- ABOUT THIS TASK -
Your answer should be each line of the entries that contains the word "Roussillon", copied in full.

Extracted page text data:

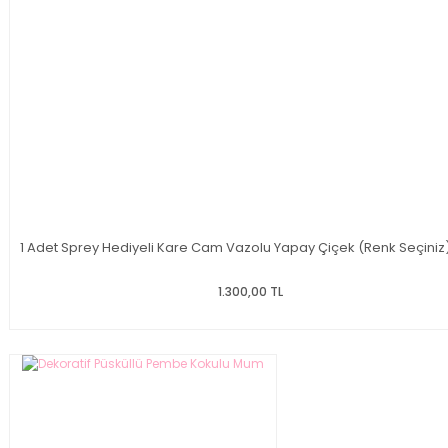
1 Adet Sprey Hediyeli Kare Cam Vazolu Yapay Çiçek (Renk Seçiniz
1.300,00 TL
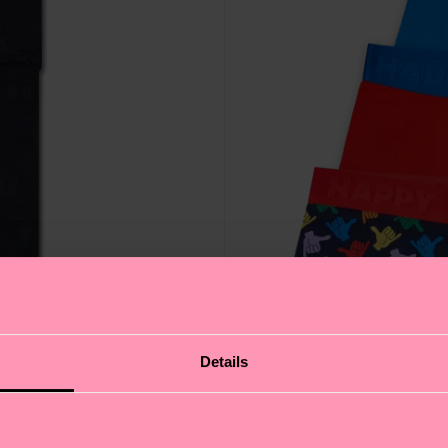
Details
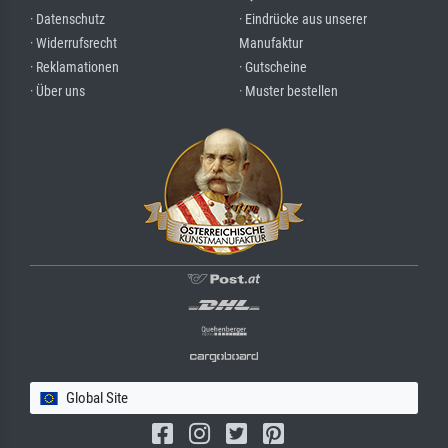
· Datenschutz
· Eindrücke aus unserer
· Widerrufsrecht
Manufaktur
· Reklamationen
· Gutscheine
· Über uns
· Muster bestellen
Global Site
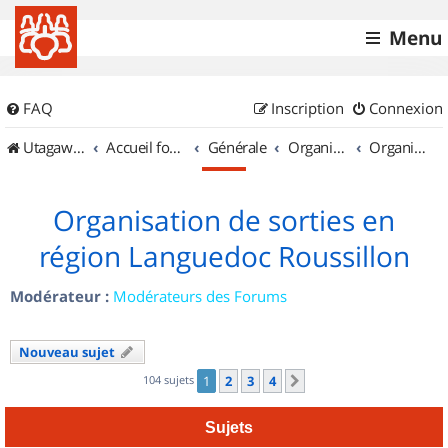
Menu
FAQ
Inscription
Connexion
UtagawaVTT (Randos VTT et VTTAE avec traces GPS)
Accueil forum
Générale
Organisation de sorties & Recherche de partenaires
Organisation de sorties en région Languedoc Roussillon
Organisation de sorties en
région Languedoc Roussillon
Modérateur :
Modérateurs des Forums
Nouveau sujet
104 sujets
1
2
3
4
Suivant
Sujets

- RESPONSE TO THIS TASK -
Organisation de sorties en région Languedoc Roussillon
région Languedoc Roussillon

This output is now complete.